Keywords

1 Introduction

In dispute cases, questions related to the authenticity of documents presented as evidence can be discussed in Court. The problem becomes greater when dealing with handwriting documents, since the attempts to fraud and forgeries are more easily accessible, because high technology is not necessary to do them. In most cases, a writer and a pen are sufficient to accomplish a fraud or a forgery.

Currently, the forensic handwriting identification is performed by experts using optical (optical device) and/or chemicals methods. Based on Sheikholeslami [1], the manual process of feature extraction and observation is tedious and may leave doubts about the writer identification. In addition, different Forensic Document Examiners (FDE) may extract the same features from a document in a different way. Then, the use of semi-automatic identification systems can be useful and helpful to experts.

According to Sreeraj and Idicula [2], the automatic handwriting-based writer identification is an active research arena. As it is one of the most difficult problems encountered in the field of digital image processing and pattern recognition, the handwriting-based writer identification problem faces with several sub problems such as: designing algorithms to identify handwritings of different individuals; identifying and representing relevant features of the handwriting and evaluating the performance of automatic methods.

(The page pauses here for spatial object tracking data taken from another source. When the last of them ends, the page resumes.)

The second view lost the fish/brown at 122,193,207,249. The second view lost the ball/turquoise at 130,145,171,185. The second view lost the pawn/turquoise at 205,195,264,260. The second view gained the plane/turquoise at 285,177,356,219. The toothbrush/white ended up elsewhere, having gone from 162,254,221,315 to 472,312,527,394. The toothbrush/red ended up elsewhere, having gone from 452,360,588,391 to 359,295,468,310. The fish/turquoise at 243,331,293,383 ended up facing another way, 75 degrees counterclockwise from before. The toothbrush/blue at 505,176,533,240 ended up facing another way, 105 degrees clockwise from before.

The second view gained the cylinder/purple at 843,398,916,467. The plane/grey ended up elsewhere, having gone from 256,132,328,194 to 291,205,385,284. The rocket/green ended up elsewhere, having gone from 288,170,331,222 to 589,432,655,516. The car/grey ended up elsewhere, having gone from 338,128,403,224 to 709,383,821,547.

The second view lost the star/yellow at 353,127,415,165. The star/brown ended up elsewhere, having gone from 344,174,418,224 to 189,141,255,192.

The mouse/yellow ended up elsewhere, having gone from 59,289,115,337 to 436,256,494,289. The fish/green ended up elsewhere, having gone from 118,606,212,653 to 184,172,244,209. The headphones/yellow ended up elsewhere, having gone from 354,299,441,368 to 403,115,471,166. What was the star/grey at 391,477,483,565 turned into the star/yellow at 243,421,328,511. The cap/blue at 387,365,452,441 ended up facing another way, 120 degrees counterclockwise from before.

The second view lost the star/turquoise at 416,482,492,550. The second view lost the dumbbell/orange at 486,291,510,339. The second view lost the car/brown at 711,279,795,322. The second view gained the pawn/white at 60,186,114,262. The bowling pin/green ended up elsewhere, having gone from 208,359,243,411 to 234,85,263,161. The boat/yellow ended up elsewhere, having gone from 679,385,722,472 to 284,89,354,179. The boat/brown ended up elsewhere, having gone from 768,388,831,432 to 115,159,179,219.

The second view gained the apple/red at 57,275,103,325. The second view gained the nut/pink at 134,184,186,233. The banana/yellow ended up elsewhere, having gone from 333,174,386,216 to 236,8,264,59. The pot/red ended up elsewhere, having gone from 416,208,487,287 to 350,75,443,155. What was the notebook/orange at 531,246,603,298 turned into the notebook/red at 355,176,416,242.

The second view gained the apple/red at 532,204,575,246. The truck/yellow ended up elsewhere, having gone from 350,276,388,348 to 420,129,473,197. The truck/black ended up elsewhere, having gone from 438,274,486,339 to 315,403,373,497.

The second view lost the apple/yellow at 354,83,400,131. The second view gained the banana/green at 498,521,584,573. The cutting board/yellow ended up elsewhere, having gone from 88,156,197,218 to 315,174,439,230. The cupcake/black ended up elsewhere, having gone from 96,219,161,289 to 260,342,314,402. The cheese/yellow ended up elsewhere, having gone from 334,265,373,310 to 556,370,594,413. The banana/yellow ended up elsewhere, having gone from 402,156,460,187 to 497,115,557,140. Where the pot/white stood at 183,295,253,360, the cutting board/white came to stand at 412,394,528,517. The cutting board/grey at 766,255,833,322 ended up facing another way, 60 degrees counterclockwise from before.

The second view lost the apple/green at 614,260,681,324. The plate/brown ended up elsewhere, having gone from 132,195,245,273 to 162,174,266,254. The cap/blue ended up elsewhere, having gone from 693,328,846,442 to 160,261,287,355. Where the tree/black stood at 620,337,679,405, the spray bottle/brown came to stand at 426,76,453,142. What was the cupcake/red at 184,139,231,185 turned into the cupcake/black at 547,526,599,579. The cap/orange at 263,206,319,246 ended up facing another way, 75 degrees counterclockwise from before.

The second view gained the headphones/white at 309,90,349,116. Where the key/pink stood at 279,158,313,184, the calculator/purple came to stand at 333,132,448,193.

Although different approaches have been presented in researches such as [3,4,5,6,7] the principal difference between them is the feature set used to represent the handwriting. In this work, we present a baseline system to automatic handwriting identification based only on graphometric features, i.e., the same principles used by the FDEs during their analysis. Initially a set composed of 12 features was defined and its extraction process developed. To evaluate the efficiency of these features, a selection process was applied, and a smaller group composed only of 4 features present the best writer identification rates (considering the experiments realized).

It is worth mentioning that in a previous work [8] the features selection process was applied in a group composed by 8 features. In this work we increment this group including features to extract information related to the writer loops habits and better results were obtained.

Besides, experiments were conducted to determine the number of writers required to validate the baseline system. All experiments were realized considering TOP1, TOP5 and TOP10 choices. These classifications mean that the baseline system return a group of possible writers (one for TOP1, five for TOP5 and ten for TOP10) of a questioned document, and the correct writer is present in this group.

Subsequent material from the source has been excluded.